Jonathan Helfgott

At Johns Hopkins, Jonathan S. Helfgott is a Program Coordinator and senior lecturer for the MS in Regulatory Science program.

Outside of Johns Hopkins, Helfgott is the executive director of global regulatory/clinical affairs and market access at Stage 2 Innovations. Prior to joining Stage 2 Innovations, Helfgott was the associate director for risk science within the Office of Scientific Investigations at FDA’s Center for Drug Evaluation & Research. Earlier, Helfgott was at the FDA’s Center for Devices and Radiological Health within the Division of Bioresearch Monitoring, where he specialized in computerized systems used in FDA regulated clinical investigations, teaching Clinical Development of Drugs & Biologics, International Regulatory Affairs, Validation in Biotechnology, and Biomedical Software Regulations.

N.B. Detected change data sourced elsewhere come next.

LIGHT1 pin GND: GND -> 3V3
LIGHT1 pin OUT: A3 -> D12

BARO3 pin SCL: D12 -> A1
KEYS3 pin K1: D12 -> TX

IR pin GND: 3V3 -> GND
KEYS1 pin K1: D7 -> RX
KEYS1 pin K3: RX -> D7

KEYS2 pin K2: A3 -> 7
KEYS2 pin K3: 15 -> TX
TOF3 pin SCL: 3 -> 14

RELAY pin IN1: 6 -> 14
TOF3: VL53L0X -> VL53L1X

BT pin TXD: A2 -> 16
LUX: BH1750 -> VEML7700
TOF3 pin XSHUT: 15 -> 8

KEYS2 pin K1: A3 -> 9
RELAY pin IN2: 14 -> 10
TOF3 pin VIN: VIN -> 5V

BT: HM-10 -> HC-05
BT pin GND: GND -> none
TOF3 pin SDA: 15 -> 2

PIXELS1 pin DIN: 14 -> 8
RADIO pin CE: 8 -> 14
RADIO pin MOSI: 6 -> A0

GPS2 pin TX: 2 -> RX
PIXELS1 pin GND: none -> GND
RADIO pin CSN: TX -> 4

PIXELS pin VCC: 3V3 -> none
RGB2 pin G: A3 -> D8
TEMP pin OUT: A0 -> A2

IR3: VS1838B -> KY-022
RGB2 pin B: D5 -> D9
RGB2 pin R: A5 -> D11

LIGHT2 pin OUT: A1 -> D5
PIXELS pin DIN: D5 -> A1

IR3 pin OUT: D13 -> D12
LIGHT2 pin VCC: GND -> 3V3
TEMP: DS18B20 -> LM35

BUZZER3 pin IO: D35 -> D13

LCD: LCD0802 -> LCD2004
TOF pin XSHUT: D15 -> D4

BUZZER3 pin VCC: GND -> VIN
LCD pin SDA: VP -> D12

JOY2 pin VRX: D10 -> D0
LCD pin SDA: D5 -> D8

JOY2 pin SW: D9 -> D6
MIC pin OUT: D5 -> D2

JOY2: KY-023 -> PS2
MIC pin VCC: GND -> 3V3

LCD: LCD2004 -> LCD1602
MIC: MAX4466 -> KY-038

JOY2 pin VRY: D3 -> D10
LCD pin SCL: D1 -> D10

Helfgott is the co-editor of the Food and Drug Law Institute’s 2009 Publication, “Biomedical Software Regulation.” He also has been published in peer-reviewed journals such as Applied Clinical Trials, RAPS Focus, Association of Clinical Research Professionals, FDLI Update, Touch Briefings, and Medical Device and Diagnostic Industry. Helfgott also continues to lecture and be involved with various regulatory professional organizations such as DIA, ACRP, RAPS, SoCRA, SCDM, AdvaMed, CHI, CBI, and FDANews.

Helfgott received a Bachelor of Science in cell biology and molecular genetics from the University of Maryland College Park and a Master of Science in bioscience regulatory affairs from Johns Hopkins University.